The Absent Second: An Explanation

In 1931, the Carter Family recorded a song called "Can't Feel At Home," a spiritual about storing up treasure in heaven in the face of the world's cruelty. The chorus contains the line "I can't feel at home in this world anymore." The catalog of copyright entries produced by the Library of Congress Copyright Office contains the following notice for A.P. Carter:

Can't feel at home ; words and melody by A.P. Carter. © 1 c. Aug. 25, 1931; E unp. 45219 ; Southern music pub. co., inc., New York. 21378

A.P.'s lyric and melody is substantially equivalent to another song called "This World Is Not My Home," by Albert E. Brumley, who copyrighted his words and melody in 1936, five years after Carter. Despite the suggestion of authorship suggested by these copyrights, the song is older than either of these versions. In his essay, "Roots of Bluegrass Music," Richard L. Matteson Jr. charts its history, which reaches back in print to a 1909 hymnal and likely long before that in the oral tradition. There are two recordings that predate that of the Carter Family. One is by Sam Jones, from 1924, and the other is by The Kentucky Thorobreds, from 1927.

Sometime in the late 1930s, Woody Guthrie heard a version of the song and penned a parody of it titled "I Ain't Got No Home," which considerably changes the tone of resigned worldly rejection of the original spiritual. The line "Angels beckon me to heaven's open door/And I can't feel at home in this world anymore," becomes "Rich man took my home and drove me from my door/And I ain't got no home in this world anymore." The earliest recording of "I Ain't Got No Home" that I know of is from 1940, made by Folkways chronicler Alan Lomax for the Library of Congress.

Sixty-eight years later, in 2008, I heard "Can't Feel and Home" and "I Ain't Got No Home," and felt the latter lyric connected well with some lyrics I was writing for what would become The Emerald Arms suite. I decided to arrange "I Ain't Got No Home" as the second movement. After creating the recording and sheet music of the entire work, I set out to discover whose permission I should ask before giving the suite away online as free recordings and a score.

◆ AIM A ◆
From the records, output as a JSON list of strings, one string per line, every line from the one containing "phylum: Tracheophyta" through the one containing "elevation (m): 2600", both included, with blank lines omitted.

◆ DATA ENTRIES ◆
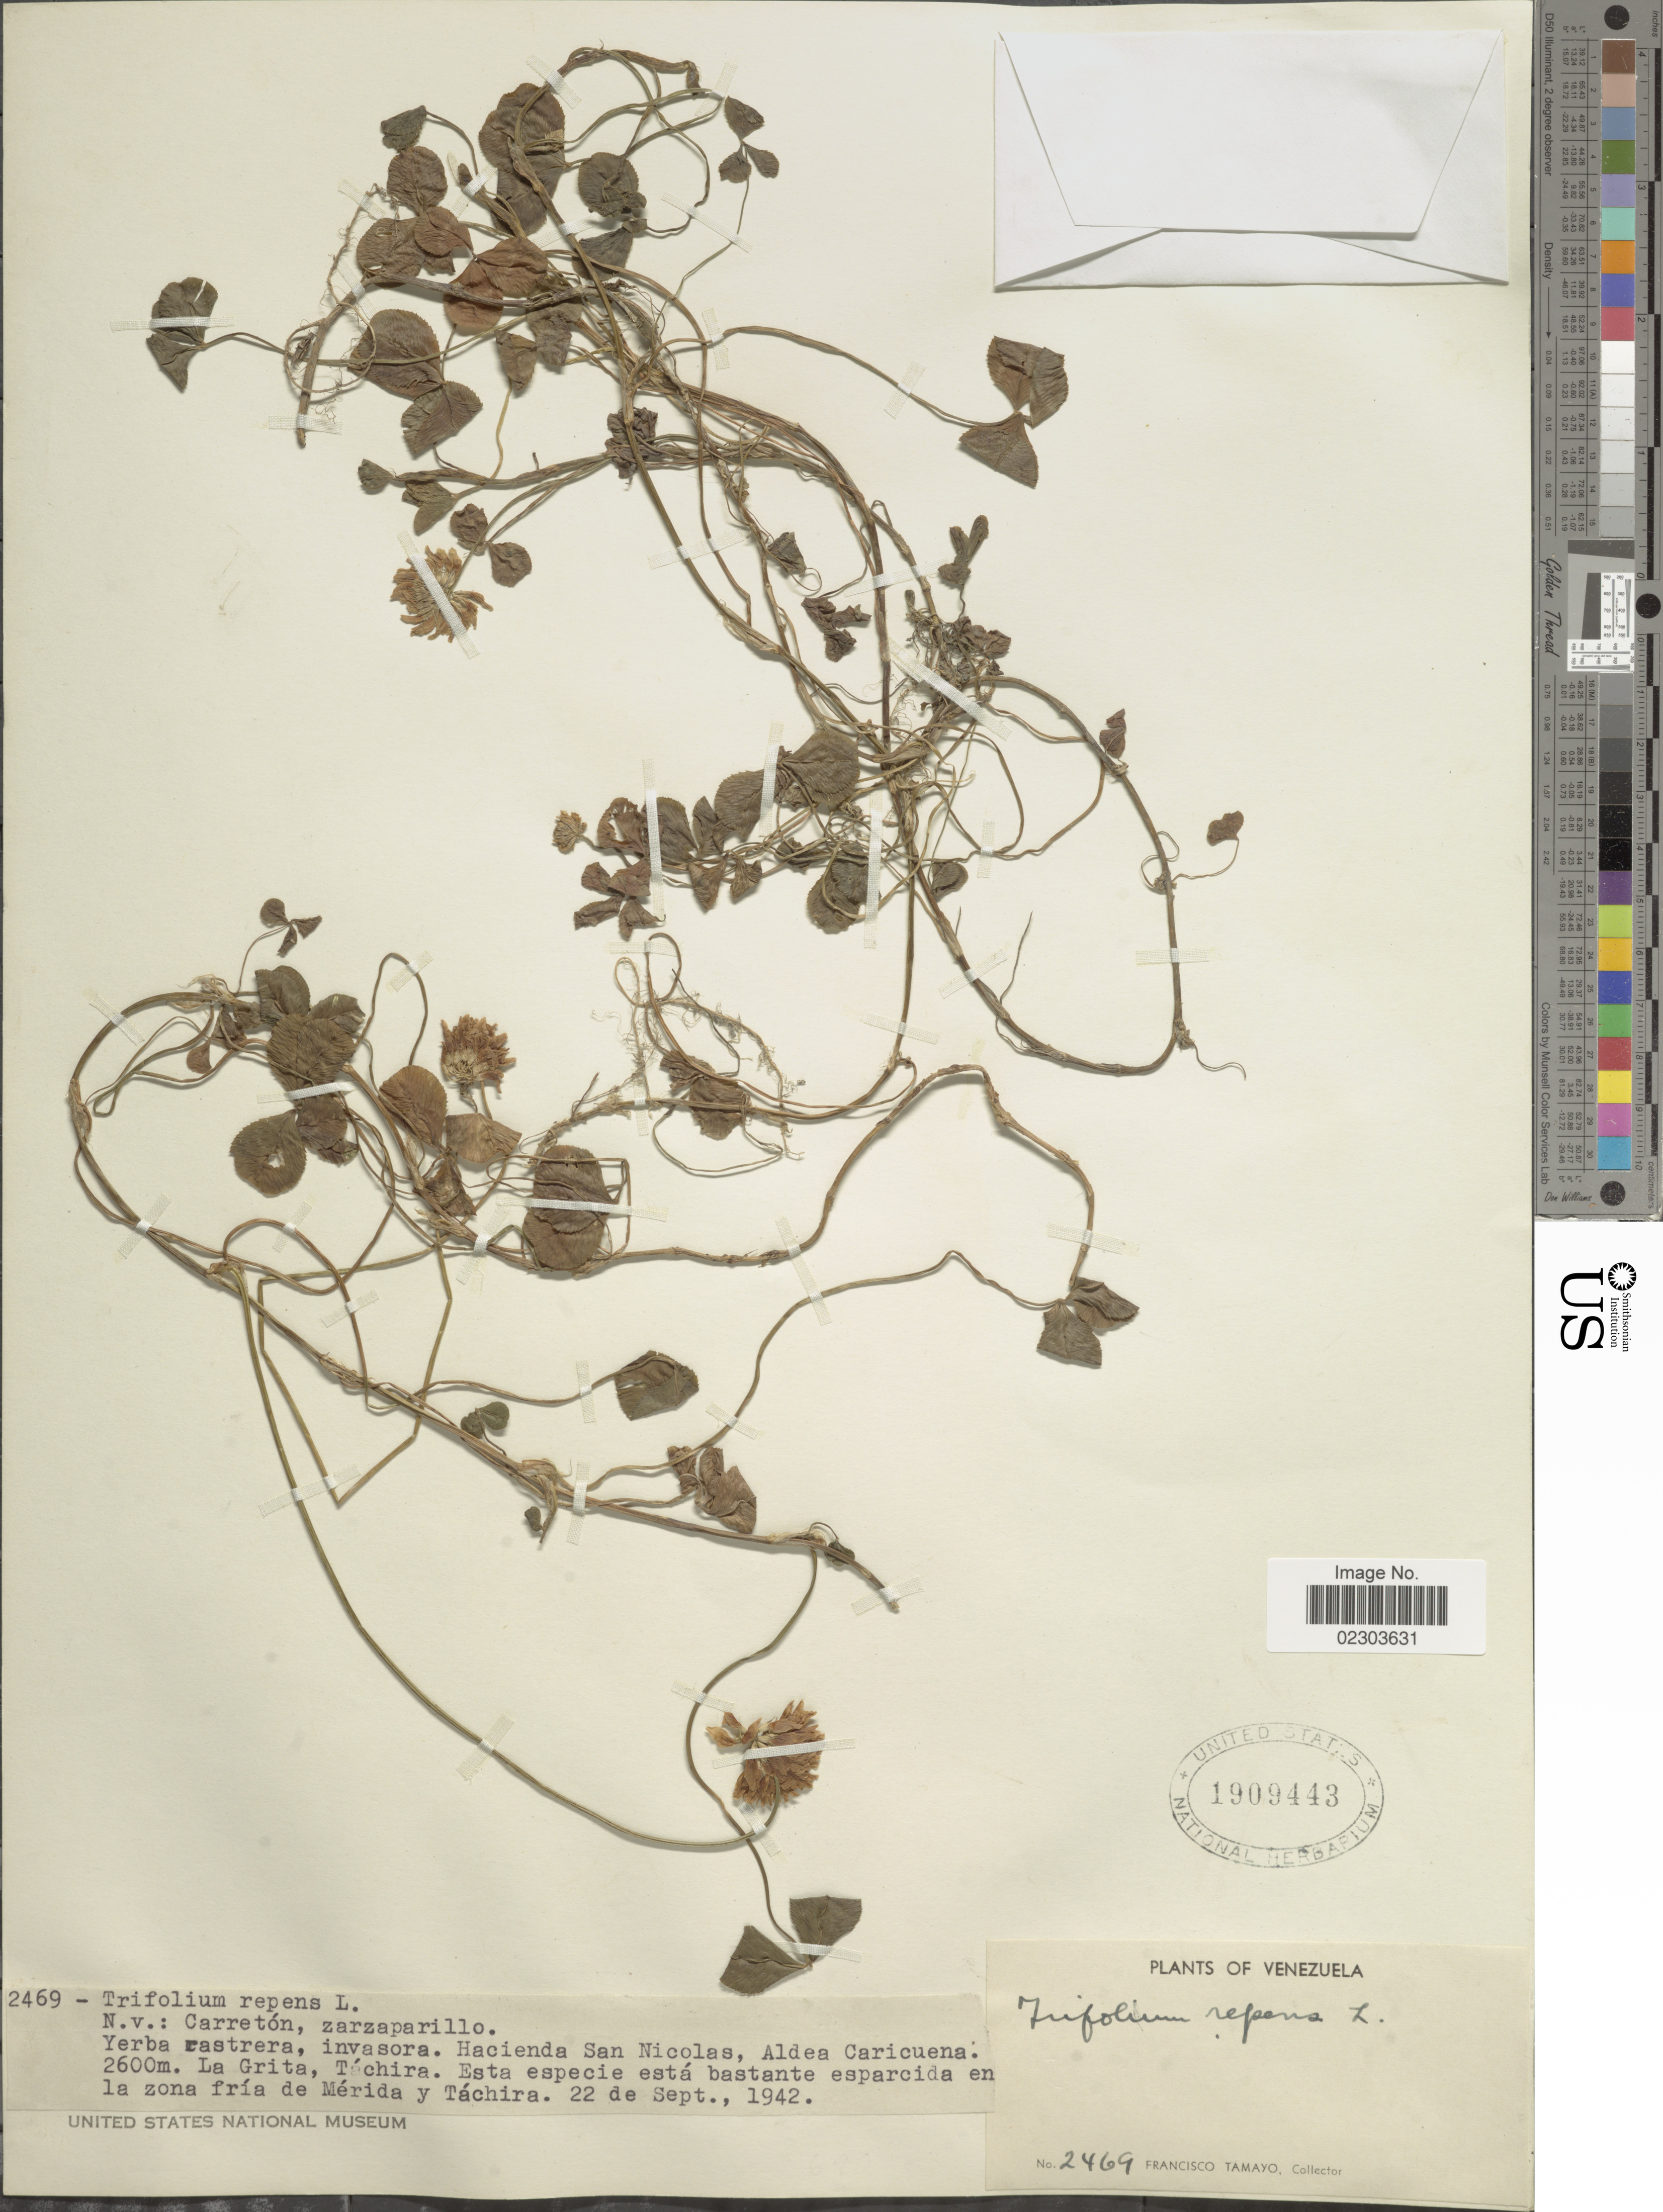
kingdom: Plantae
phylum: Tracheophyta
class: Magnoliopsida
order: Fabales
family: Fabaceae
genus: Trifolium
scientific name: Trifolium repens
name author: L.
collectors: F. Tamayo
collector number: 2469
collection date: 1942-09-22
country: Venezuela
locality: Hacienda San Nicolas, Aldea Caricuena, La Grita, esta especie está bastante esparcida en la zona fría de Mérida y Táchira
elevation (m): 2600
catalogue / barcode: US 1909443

--

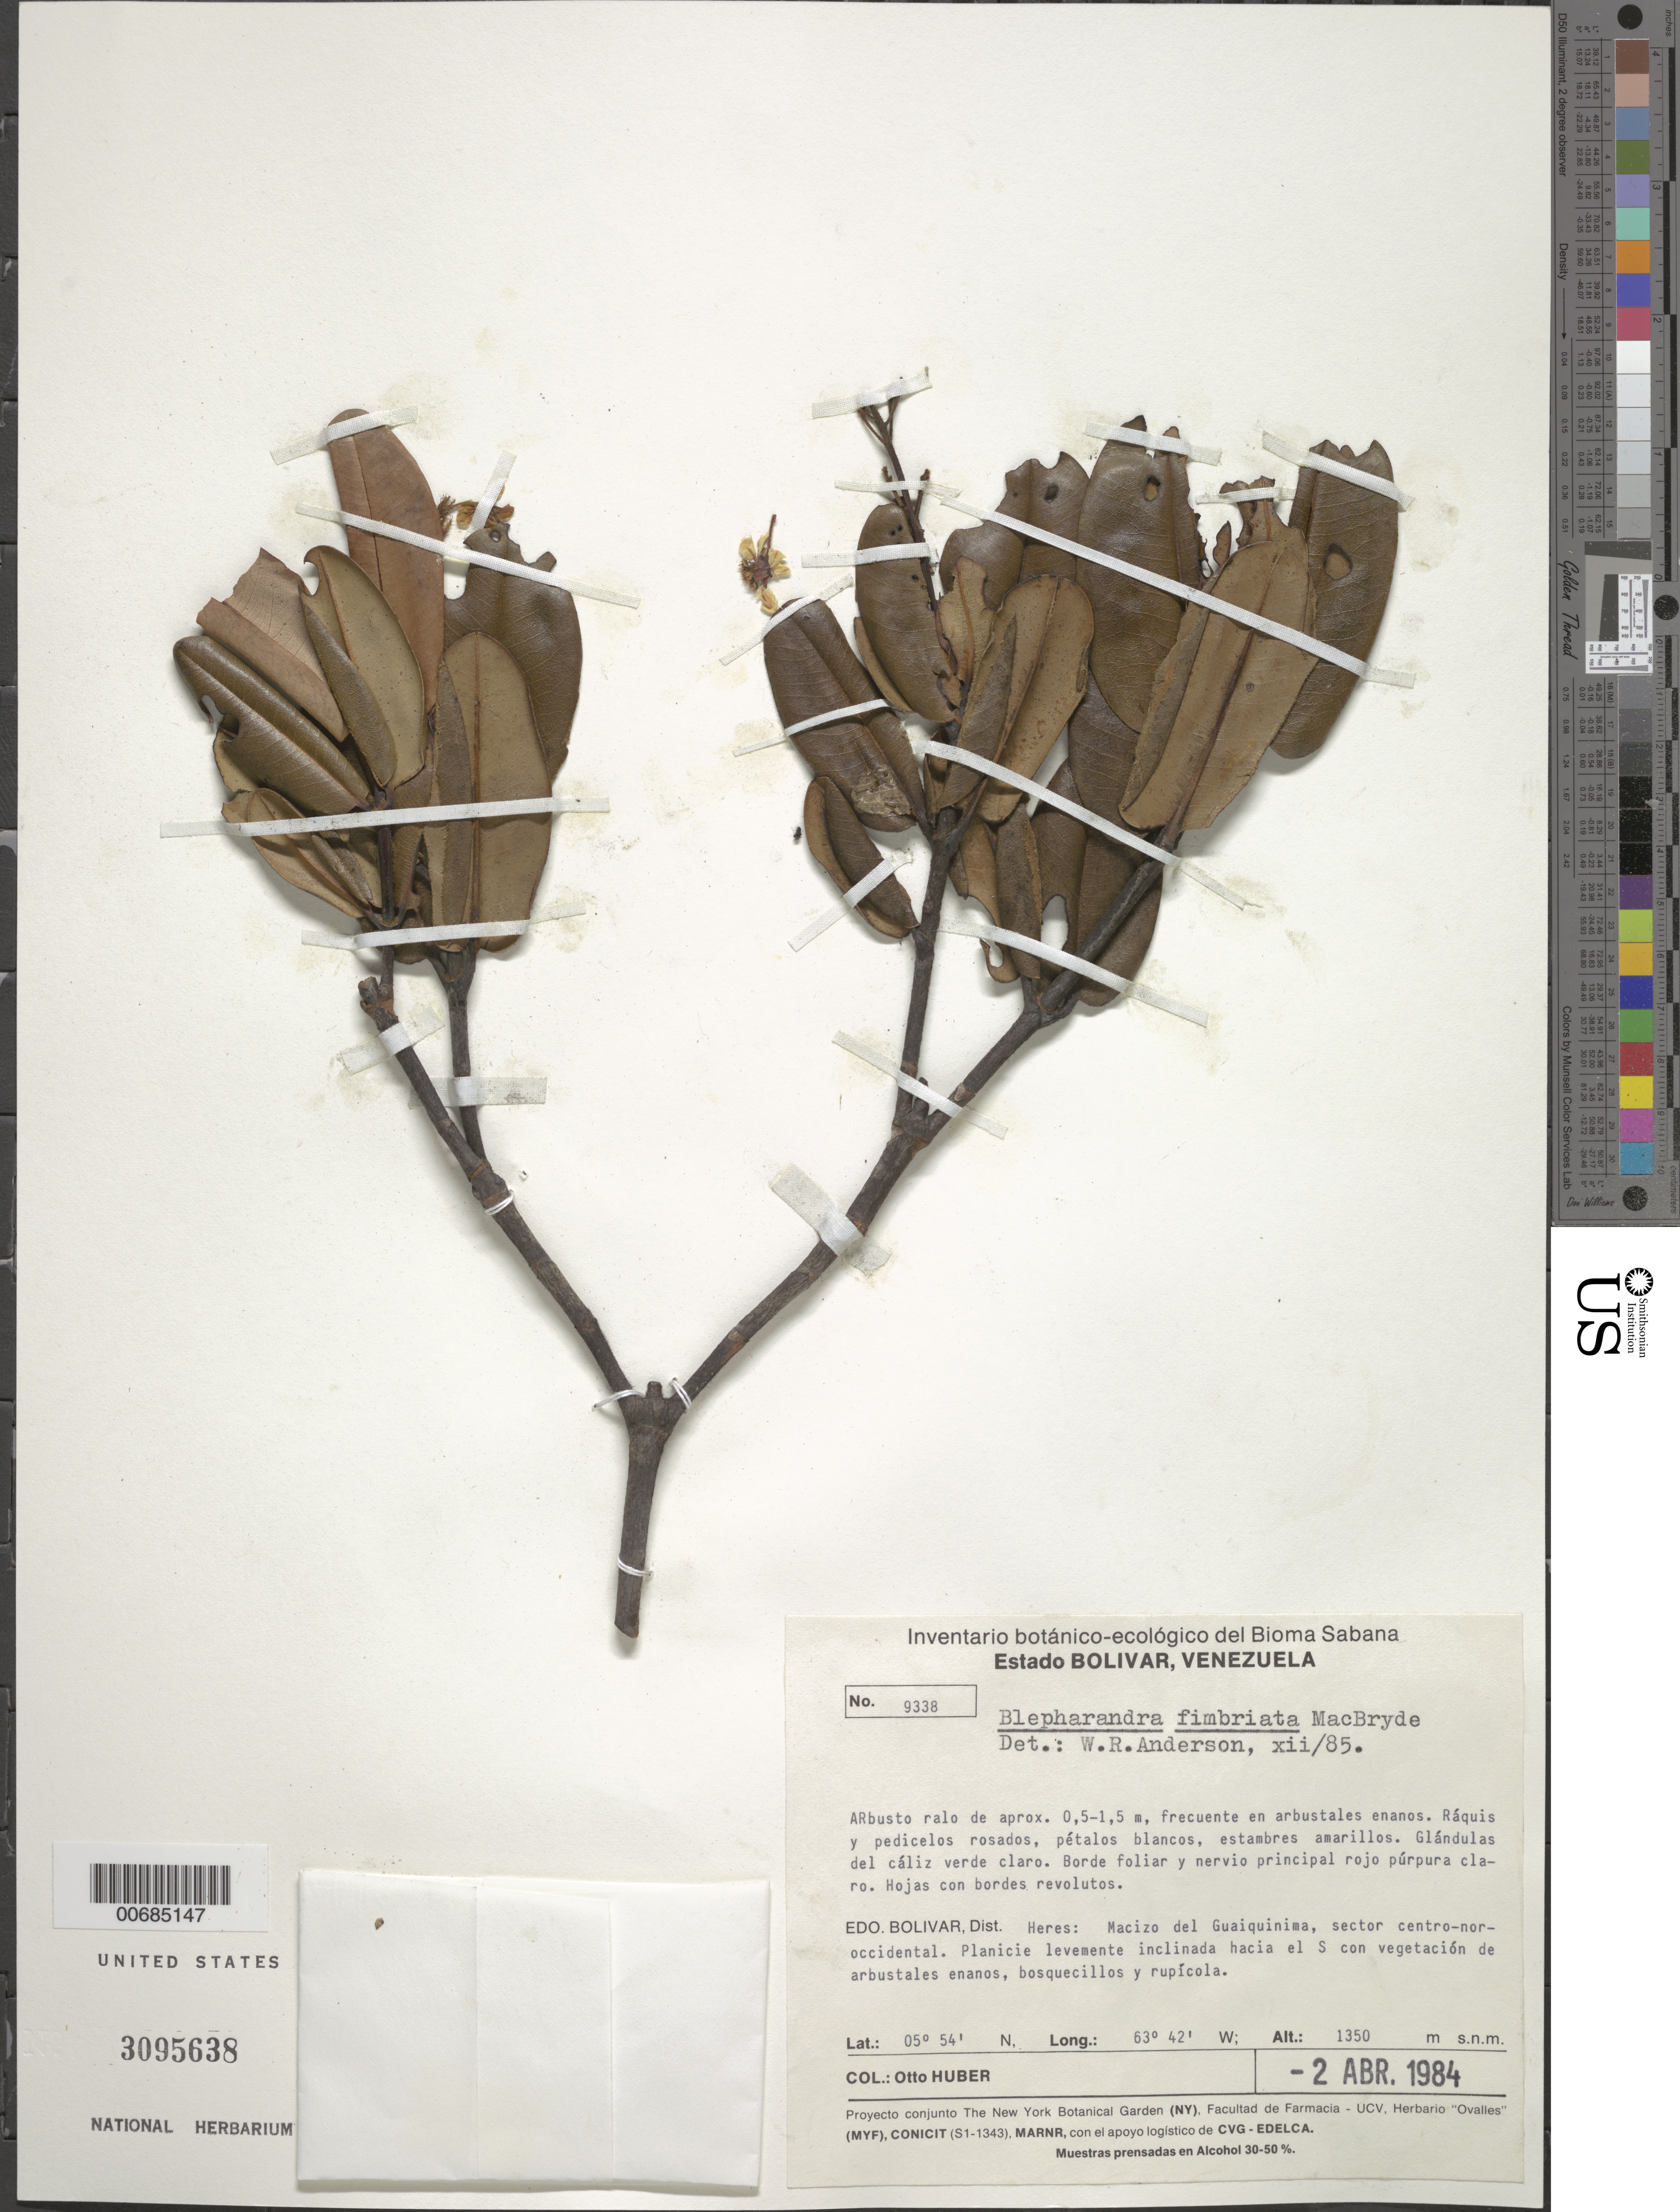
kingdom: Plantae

◆ AIM B ◆
According to the excerpt about the song's history, in what year did Albert E. Brumley copyright his words and melody for "This World Is Not My Home"?

◆ TASK OUTPUT A ◆
[
  "phylum: Tracheophyta",
  "class: Magnoliopsida",
  "order: Fabales",
  "family: Fabaceae",
  "genus: Trifolium",
  "scientific name: Trifolium repens",
  "name author: L.",
  "collectors: F. Tamayo",
  "collector number: 2469",
  "collection date: 1942-09-22",
  "country: Venezuela",
  "locality: Hacienda San Nicolas, Aldea Caricuena, La Grita, esta especie está bastante esparcida en la zona fría de Mérida y Táchira",
  "elevation (m): 2600"
]

◆ TASK OUTPUT B ◆
1936